* [Aim of the exercise]
Repeat the lines below exactly as they appear, but leave out the images.

(Extracted page text data)
▬▬▬▬▬▬▬▬▬▬

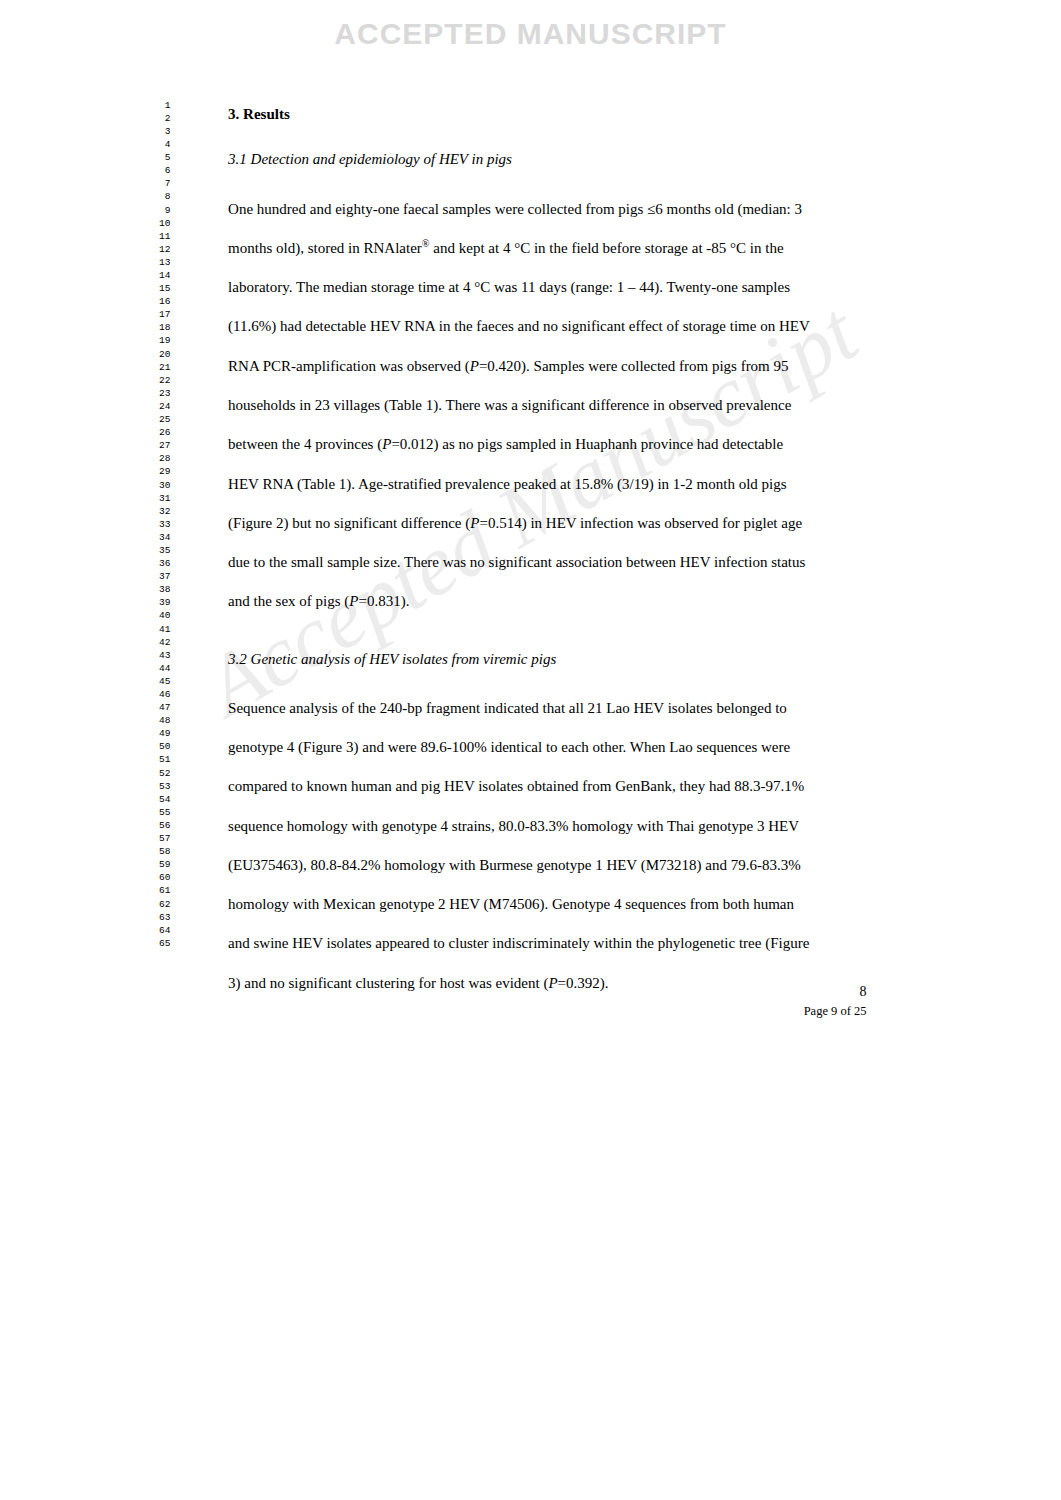ACCEPTED MANUSCRIPT
Accepted Manuscript
1
2
3
4
5
6
7
8
9
10
11
12
13
14
15
16
17
18
19
20
21
22
23
24
25
26
27
28
29
30
31
32
33
34
35
36
37
38
39
40
41
42
43
44
45
46
47
48
49
50
51
52
53
54
55
56
57
58
59
60
61
62
63
64
65
3. Results
3.1 Detection and epidemiology of HEV in pigs
One hundred and eighty-one faecal samples were collected from pigs ≤6 months old (median: 3 months old), stored in RNAlater® and kept at 4 °C in the field before storage at -85 °C in the laboratory. The median storage time at 4 °C was 11 days (range: 1 – 44). Twenty-one samples (11.6%) had detectable HEV RNA in the faeces and no significant effect of storage time on HEV RNA PCR-amplification was observed (P=0.420). Samples were collected from pigs from 95 households in 23 villages (Table 1). There was a significant difference in observed prevalence between the 4 provinces (P=0.012) as no pigs sampled in Huaphanh province had detectable HEV RNA (Table 1). Age-stratified prevalence peaked at 15.8% (3/19) in 1-2 month old pigs (Figure 2) but no significant difference (P=0.514) in HEV infection was observed for piglet age due to the small sample size. There was no significant association between HEV infection status and the sex of pigs (P=0.831).
3.2 Genetic analysis of HEV isolates from viremic pigs
Sequence analysis of the 240-bp fragment indicated that all 21 Lao HEV isolates belonged to genotype 4 (Figure 3) and were 89.6-100% identical to each other. When Lao sequences were compared to known human and pig HEV isolates obtained from GenBank, they had 88.3-97.1% sequence homology with genotype 4 strains, 80.0-83.3% homology with Thai genotype 3 HEV (EU375463), 80.8-84.2% homology with Burmese genotype 1 HEV (M73218) and 79.6-83.3% homology with Mexican genotype 2 HEV (M74506). Genotype 4 sequences from both human and swine HEV isolates appeared to cluster indiscriminately within the phylogenetic tree (Figure 3) and no significant clustering for host was evident (P=0.392).
8
Page 9 of 25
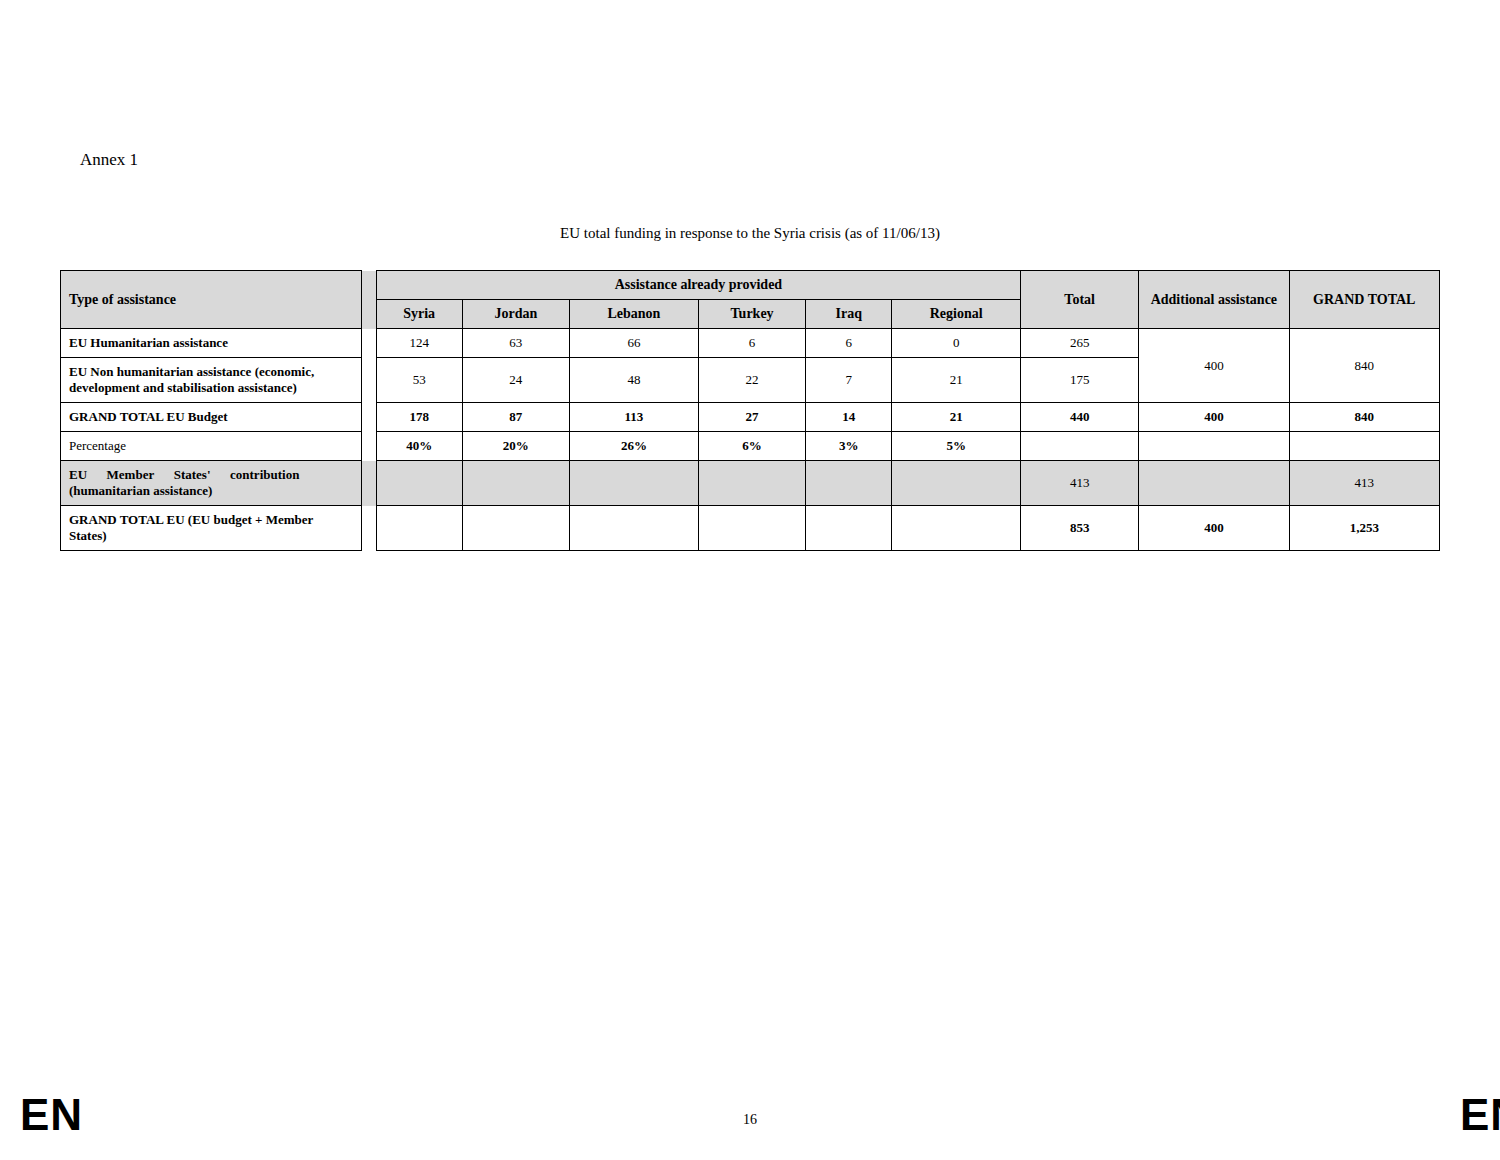Annex 1
EU total funding in response to the Syria crisis (as of 11/06/13)
| Type of assistance | | Assistance already provided | Total | Additional assistance | GRAND TOTAL |
| --- | --- | --- | --- | --- | --- |
| Syria | Jordan | Lebanon | Turkey | Iraq | Regional |
| EU Humanitarian assistance | | 124 | 63 | 66 | 6 | 6 | 0 | 265 | 400 | 840 |
| EU Non humanitarian assistance (economic, development and stabilisation assistance) | | 53 | 24 | 48 | 22 | 7 | 21 | 175 |
| GRAND TOTAL EU Budget | | 178 | 87 | 113 | 27 | 14 | 21 | 440 | 400 | 840 |
| Percentage | | 40% | 20% | 26% | 6% | 3% | 5% | | | |
| EU Member States' contribution (humanitarian assistance) | | | | | | | | 413 | | 413 |
| GRAND TOTAL EU (EU budget + Member States) | | | | | | | | 853 | 400 | 1,253 |
EN
16
EN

▬▬▬▬▬▬▬▬▬▬

* [Your response]
ACCEPTED MANUSCRIPT
Accepted Manuscript
1
2
3
4
5
6
7
8
9
10
11
12
13
14
15
16
17
18
19
20
21
22
23
24
25
26
27
28
29
30
31
32
33
34
35
36
37
38
39
40
41
42
43
44
45
46
47
48
49
50
51
52
53
54
55
56
57
58
59
60
61
62
63
64
65
3. Results
3.1 Detection and epidemiology of HEV in pigs
One hundred and eighty-one faecal samples were collected from pigs ≤6 months old (median: 3 months old), stored in RNAlater® and kept at 4 °C in the field before storage at -85 °C in the laboratory. The median storage time at 4 °C was 11 days (range: 1 – 44). Twenty-one samples (11.6%) had detectable HEV RNA in the faeces and no significant effect of storage time on HEV RNA PCR-amplification was observed (P=0.420). Samples were collected from pigs from 95 households in 23 villages (Table 1). There was a significant difference in observed prevalence between the 4 provinces (P=0.012) as no pigs sampled in Huaphanh province had detectable HEV RNA (Table 1). Age-stratified prevalence peaked at 15.8% (3/19) in 1-2 month old pigs (Figure 2) but no significant difference (P=0.514) in HEV infection was observed for piglet age due to the small sample size. There was no significant association between HEV infection status and the sex of pigs (P=0.831).
3.2 Genetic analysis of HEV isolates from viremic pigs
Sequence analysis of the 240-bp fragment indicated that all 21 Lao HEV isolates belonged to genotype 4 (Figure 3) and were 89.6-100% identical to each other. When Lao sequences were compared to known human and pig HEV isolates obtained from GenBank, they had 88.3-97.1% sequence homology with genotype 4 strains, 80.0-83.3% homology with Thai genotype 3 HEV (EU375463), 80.8-84.2% homology with Burmese genotype 1 HEV (M73218) and 79.6-83.3% homology with Mexican genotype 2 HEV (M74506). Genotype 4 sequences from both human and swine HEV isolates appeared to cluster indiscriminately within the phylogenetic tree (Figure 3) and no significant clustering for host was evident (P=0.392).
8
Page 9 of 25
Annex 1
EU total funding in response to the Syria crisis (as of 11/06/13)
| Type of assistance | | Assistance already provided | Total | Additional assistance | GRAND TOTAL |
| --- | --- | --- | --- | --- | --- |
| Syria | Jordan | Lebanon | Turkey | Iraq | Regional |
| EU Humanitarian assistance | | 124 | 63 | 66 | 6 | 6 | 0 | 265 | 400 | 840 |
| EU Non humanitarian assistance (economic, development and stabilisation assistance) | | 53 | 24 | 48 | 22 | 7 | 21 | 175 |
| GRAND TOTAL EU Budget | | 178 | 87 | 113 | 27 | 14 | 21 | 440 | 400 | 840 |
| Percentage | | 40% | 20% | 26% | 6% | 3% | 5% | | | |
| EU Member States' contribution (humanitarian assistance) | | | | | | | | 413 | | 413 |
| GRAND TOTAL EU (EU budget + Member States) | | | | | | | | 853 | 400 | 1,253 |
EN
16
EN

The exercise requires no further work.